Work task: Which lines of the entries below run from the one holding "ring dip: (897, 580)" to the one holding "pinky tip: (902, 632)", inclusive? Set down exactly those lines and no others.

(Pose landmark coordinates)
>>
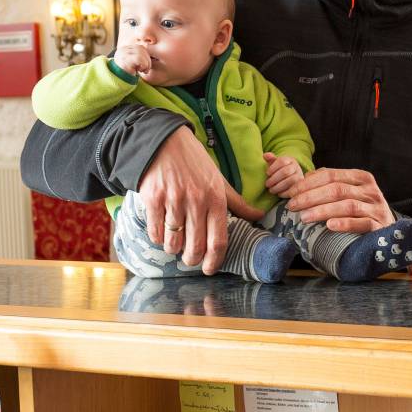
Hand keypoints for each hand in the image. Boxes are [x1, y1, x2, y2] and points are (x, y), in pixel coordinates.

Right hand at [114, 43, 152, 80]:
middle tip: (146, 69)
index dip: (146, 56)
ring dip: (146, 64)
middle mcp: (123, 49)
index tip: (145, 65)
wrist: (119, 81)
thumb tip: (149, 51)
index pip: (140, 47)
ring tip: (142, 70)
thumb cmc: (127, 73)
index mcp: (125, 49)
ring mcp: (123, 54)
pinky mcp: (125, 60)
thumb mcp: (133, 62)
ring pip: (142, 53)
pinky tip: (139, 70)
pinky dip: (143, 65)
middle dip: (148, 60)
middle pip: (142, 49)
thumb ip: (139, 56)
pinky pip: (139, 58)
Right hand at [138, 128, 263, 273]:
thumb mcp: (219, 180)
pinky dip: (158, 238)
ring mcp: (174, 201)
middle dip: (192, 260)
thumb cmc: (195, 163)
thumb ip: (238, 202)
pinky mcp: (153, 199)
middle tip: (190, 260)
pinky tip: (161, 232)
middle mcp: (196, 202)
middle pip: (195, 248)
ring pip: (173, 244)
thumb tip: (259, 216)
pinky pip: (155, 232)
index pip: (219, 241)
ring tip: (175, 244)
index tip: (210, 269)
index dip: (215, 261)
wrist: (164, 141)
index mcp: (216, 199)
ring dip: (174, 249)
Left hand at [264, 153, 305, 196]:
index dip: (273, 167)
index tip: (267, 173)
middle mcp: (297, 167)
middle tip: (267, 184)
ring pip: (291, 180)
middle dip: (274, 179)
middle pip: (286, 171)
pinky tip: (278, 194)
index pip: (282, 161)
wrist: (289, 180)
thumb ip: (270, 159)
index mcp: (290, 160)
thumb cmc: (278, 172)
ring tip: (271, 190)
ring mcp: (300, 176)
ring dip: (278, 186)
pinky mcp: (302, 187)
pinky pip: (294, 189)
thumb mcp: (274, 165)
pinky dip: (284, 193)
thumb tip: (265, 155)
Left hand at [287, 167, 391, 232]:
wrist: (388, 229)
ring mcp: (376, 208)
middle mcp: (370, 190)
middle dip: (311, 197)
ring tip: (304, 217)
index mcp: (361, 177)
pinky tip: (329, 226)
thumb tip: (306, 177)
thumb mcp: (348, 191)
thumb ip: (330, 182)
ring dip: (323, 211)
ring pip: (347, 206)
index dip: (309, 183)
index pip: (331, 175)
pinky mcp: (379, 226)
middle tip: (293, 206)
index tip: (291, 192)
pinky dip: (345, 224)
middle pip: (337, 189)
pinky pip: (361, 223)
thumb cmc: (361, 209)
<<
>>
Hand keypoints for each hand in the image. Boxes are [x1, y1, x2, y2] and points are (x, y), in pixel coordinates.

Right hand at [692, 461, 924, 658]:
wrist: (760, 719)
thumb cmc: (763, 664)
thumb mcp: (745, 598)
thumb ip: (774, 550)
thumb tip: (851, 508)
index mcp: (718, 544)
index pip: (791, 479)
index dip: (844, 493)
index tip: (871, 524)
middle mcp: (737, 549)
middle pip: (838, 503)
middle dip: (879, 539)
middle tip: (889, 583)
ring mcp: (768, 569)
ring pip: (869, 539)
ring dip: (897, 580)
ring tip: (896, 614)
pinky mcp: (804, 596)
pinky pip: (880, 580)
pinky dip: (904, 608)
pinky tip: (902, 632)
<<
Answer section:
ring dip: (897, 580)
ring tip: (896, 614)
pinky mcp: (804, 596)
pinky pip: (880, 580)
pinky dip: (904, 608)
pinky tip: (902, 632)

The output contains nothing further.